Dopo la legatura l’emorroide si gonfia, si scurisce ed entro poche ore l’ischemia determina necrosi e disfacimento del tessuto. Dopo 24 ore il gavocciolo si è retratto a un
quarto del suo volume iniziale e dopo 3-4 giorni la piccola massa necrotica è eliminata ma l’anello di gomma è generalmente ancora in sede pur lasciando passare dei frammenti di tessuto in sfacelo. Nei 2-3 giorni successivi l’anello cade lasciando un’ escara piatta rosso viva o biancastra che generalmente non sanguina. Dopo 2-3 settimana la cicatrizzazione è completa.
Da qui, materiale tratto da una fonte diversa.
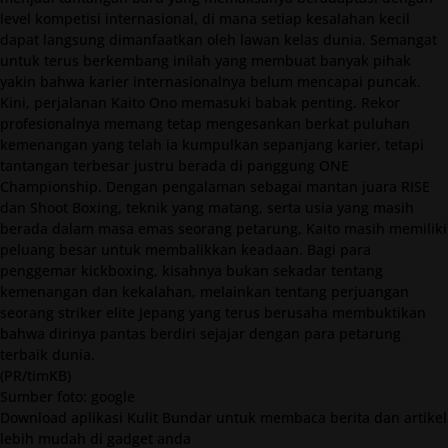
level kompetisi internasional, di mana setiap kesalahan kecil
dapat langsung dimanfaatkan oleh lawan kelas dunia. Semangat
untuk terus berkembang inilah yang membuat banyak pihak
yakin bahwa karier internasionalnya belum mencapai puncak.
Kini, perjalanan Kaito Ono memasuki babak penting. Rekor
profesionalnya memang tetap mengesankan berkat puluhan
kemenangan yang telah ia kumpulkan sepanjang karier, tetapi
tantangan terbesar justru berada di panggung ONE
Championship. Dengan pengalaman sebagai mantan juara RISE
dan Shoot Boxing, teknik yang matang, serta usia yang masih
berada dalam masa emas seorang petarung, Kaito masih memiliki
peluang besar untuk membalikkan keadaan. Bagi para
penggemar kickboxing, kisahnya bukan sekadar tentang
kemenangan dan kekalahan, melainkan tentang perjuangan
seorang striker elite Jepang yang terus berusaha membuktikan
bahwa dirinya pantas berdiri sejajar dengan para petarung
terbaik dunia.
(PR/timKB)
Sumber foto: google
Download
aplikasi Kulit Bundar untuk membaca berita dan artikel
lebih mudah di gadget anda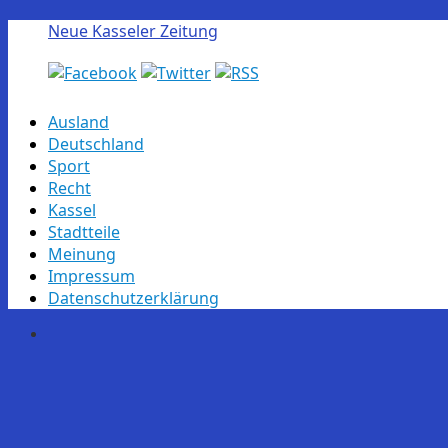
Neue Kasseler Zeitung
Skip
Ausland
to
Deutschland
content
Sport
Recht
Kassel
Stadtteile
Meinung
Impressum
Datenschutzerklärung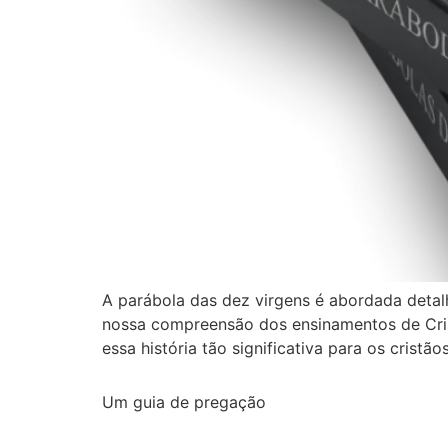
A parábola das dez virgens é abordada detal
nossa compreensão dos ensinamentos de Cristo
essa história tão significativa para os cristã
Um guia de pregação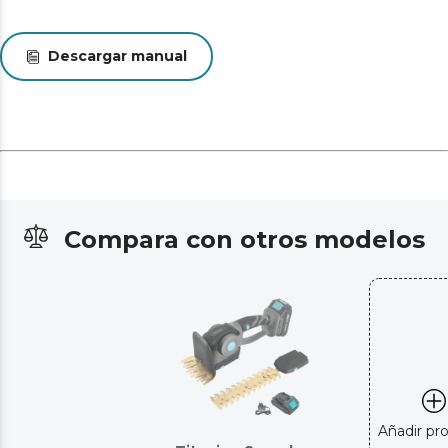
Descargar manual
Compara con otros modelos
Añadir pr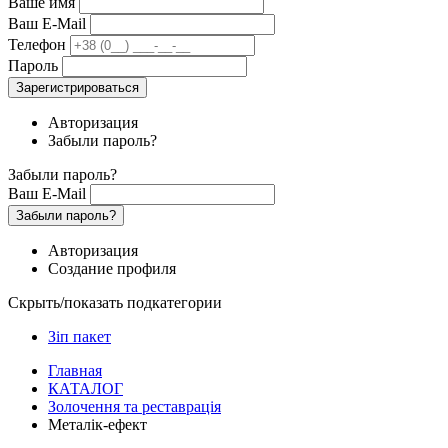
Ваше имя
Ваш E-Mail
Телефон
Пароль
Зарегистрироваться
Авторизация
Забыли пароль?
Забыли пароль?
Ваш E-Mail
Забыли пароль?
Авторизация
Создание профиля
Скрыть/показать подкатегории
Зіп пакет
Главная
КАТАЛОГ
Золочення та реставрація
Металік-ефект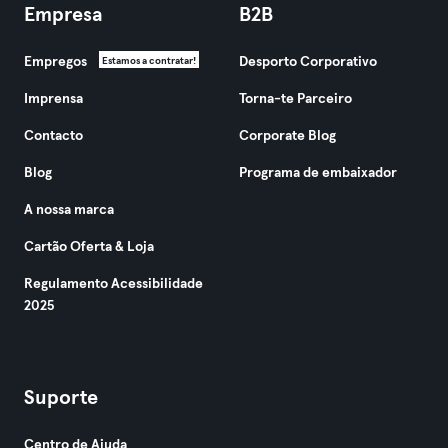
Empresa
B2B
Empregos
Desporto Corporativo
Estamos a contratar!
Imprensa
Torna-te Parceiro
Contacto
Corporate Blog
Blog
Programa de embaixador
A nossa marca
Cartão Oferta & Loja
Regulamento Acessibilidade
2025
Suporte
Centro de Ajuda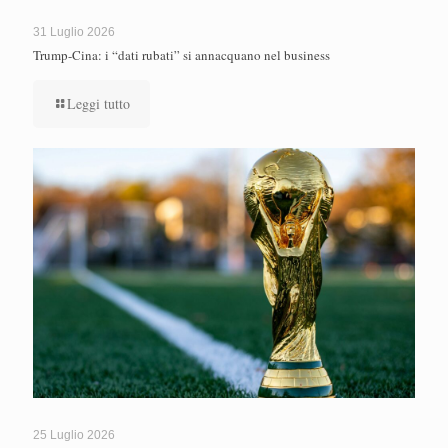
31 Luglio 2026
Trump-Cina: i “dati rubati” si annacquano nel business
Leggi tutto
25 Luglio 2026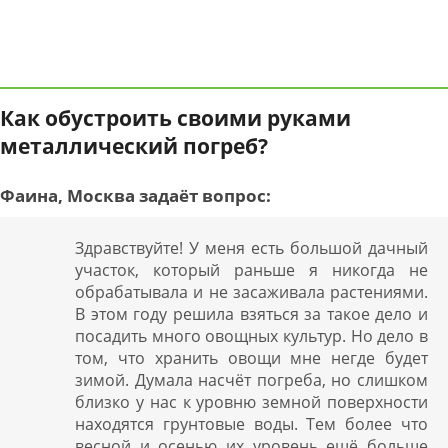
Как обустроить своими руками
металлический погреб?
Фаина, Москва задаёт вопрос:
Здравствуйте! У меня есть большой дачный
участок, который раньше я никогда не
обрабатывала и не засаживала растениями.
В этом году решила взяться за такое дело и
посадить много овощных культур. Но дело в
том, что хранить овощи мне негде будет
зимой. Думала насчёт погреба, но слишком
близко у нас к уровню земной поверхности
находятся грунтовые воды. Тем более что
весной и осенью их уровень ещё больше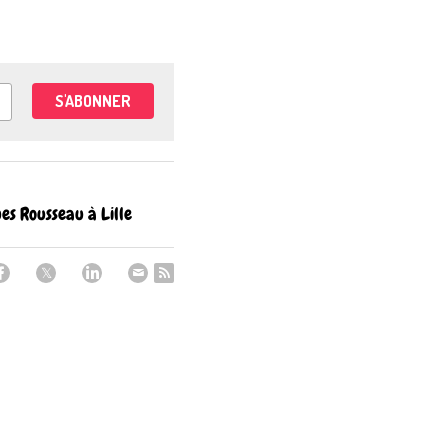
S'ABONNER
es Rousseau à Lille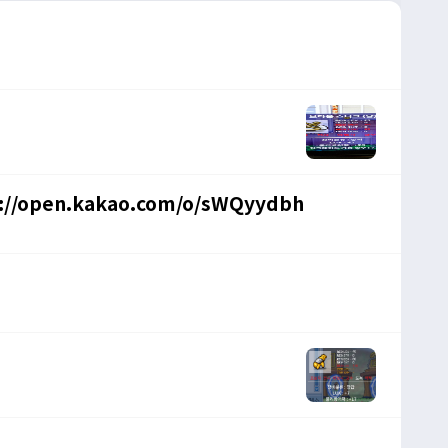
//open.kakao.com/o/sWQyydbh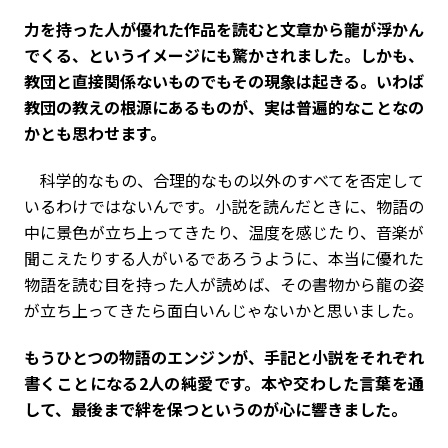
――力を持った人が優れた作品を読むと文章から龍が浮かん
でくる、というイメージにも驚かされました。しかも、
教団と直接関係ないものでもその現象は起きる。いわば
教団の教えの根源にあるものが、実は普遍的なことなの
かとも思わせます。
科学的なもの、合理的なもの以外のすべてを否定して
いるわけではないんです。小説を読んだときに、物語の
中に景色が立ち上ってきたり、温度を感じたり、音楽が
聞こえたりする人がいるであろうように、本当に優れた
物語を読む目を持った人が読めば、その書物から龍の姿
が立ち上ってきたら面白いんじゃないかと思いました。
――もうひとつの物語のエンジンが、手記と小説をそれぞれ
書くことになる2人の純愛です。本や交わした言葉を通
して、最後まで絆を保つというのが心に響きました。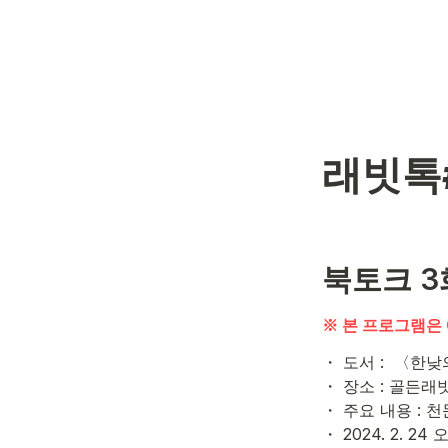
래빗톡
북토크 3
※ 본 프로그램은
・ 도서 :  〈한
・ 장소 : 골든래
・ 주요 내용 : 
・ 2024. 2. 24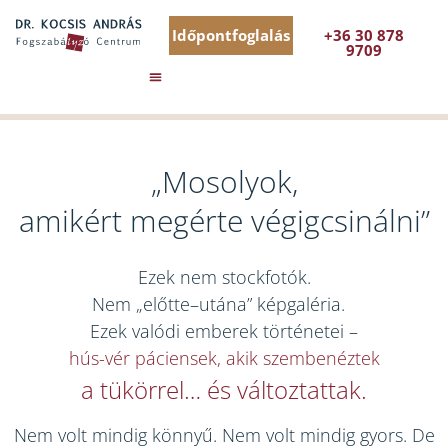
Időpontfoglalás
+36 30 878
9709
„Mosolyok,
amikért megérte végigcsinálni”
Ezek nem stockfotók.
Nem „előtte–utána” képgaléria.
Ezek valódi emberek történetei –
hús-vér páciensek, akik szembenéztek
a tükörrel… és változtattak.
Nem volt mindig könnyű. Nem volt mindig gyors. De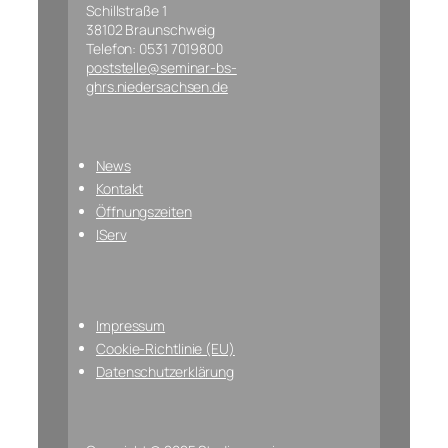
Schillstraße 1
38102 Braunschweig
Telefon: 0531 7019800
poststelle@seminar-bs-
ghrs.niedersachsen.de
News
Kontakt
Öffnungszeiten
IServ
Impressum
Cookie-Richtlinie (EU)
Datenschutzerklärung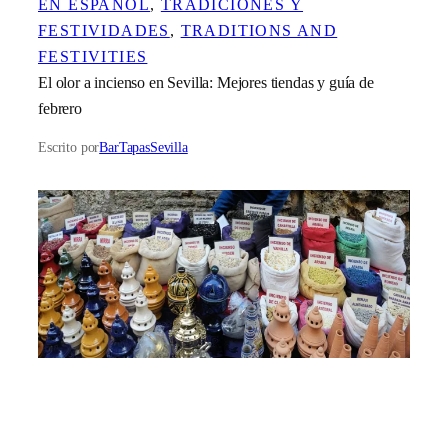
EN ESPAÑOL
, 
TRADICIONES Y
FESTIVIDADES
, 
TRADITIONS AND
FESTIVITIES
El olor a incienso en Sevilla: Mejores tiendas y guía de
febrero
Escrito por
BarTapasSevilla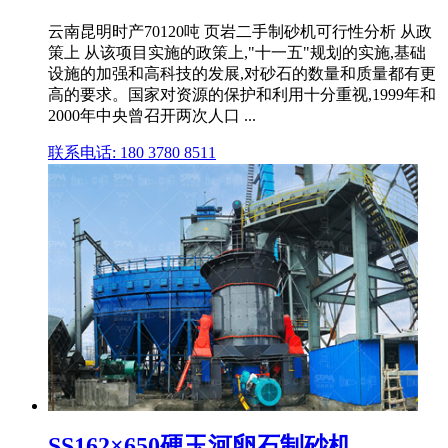
云南昆明时产70120吨 页岩二手制砂机可行性分析 从政
策上 从该项目实施的政策上,"十一五"规划的实施,基础
设施的加强和高科技的发展,对砂石的数量和质量都有更
高的要求。国家对资源的保护和利用十分重视,1999年和
2000年中央曾召开两次人口 ...
联系电话: 180 3780 8511
SS162×650硬玉河卵石制砂机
Residua una cicatrice stellata di 2-5 mm che può anche aumentare di volume simulando un polipo.

Legatore ad aspirazione

La difficoltà di disporre in un ambulatorio di un assistente ha indotto una modifica che consiste nel sostituire la pinza con un sistema ad aspirazione ad acqua o elettrico. Dopo che il sistema dei due cilindri viene posto sulle emorroidi da legare, si fa il vuoto
ostruendo il condotto dell’ aria e l’aspirazione cattura il gavocciolo emorroidario nel lume del cilindro interno. Questa variante è più costosa e più complessa. Si sostiene
tuttavia che faciliti il controllo del volume di tessuto da strangolare e faciliti la presa in un anello emorroidario continuo in cui diversi gavoccioli sono mal isolabili.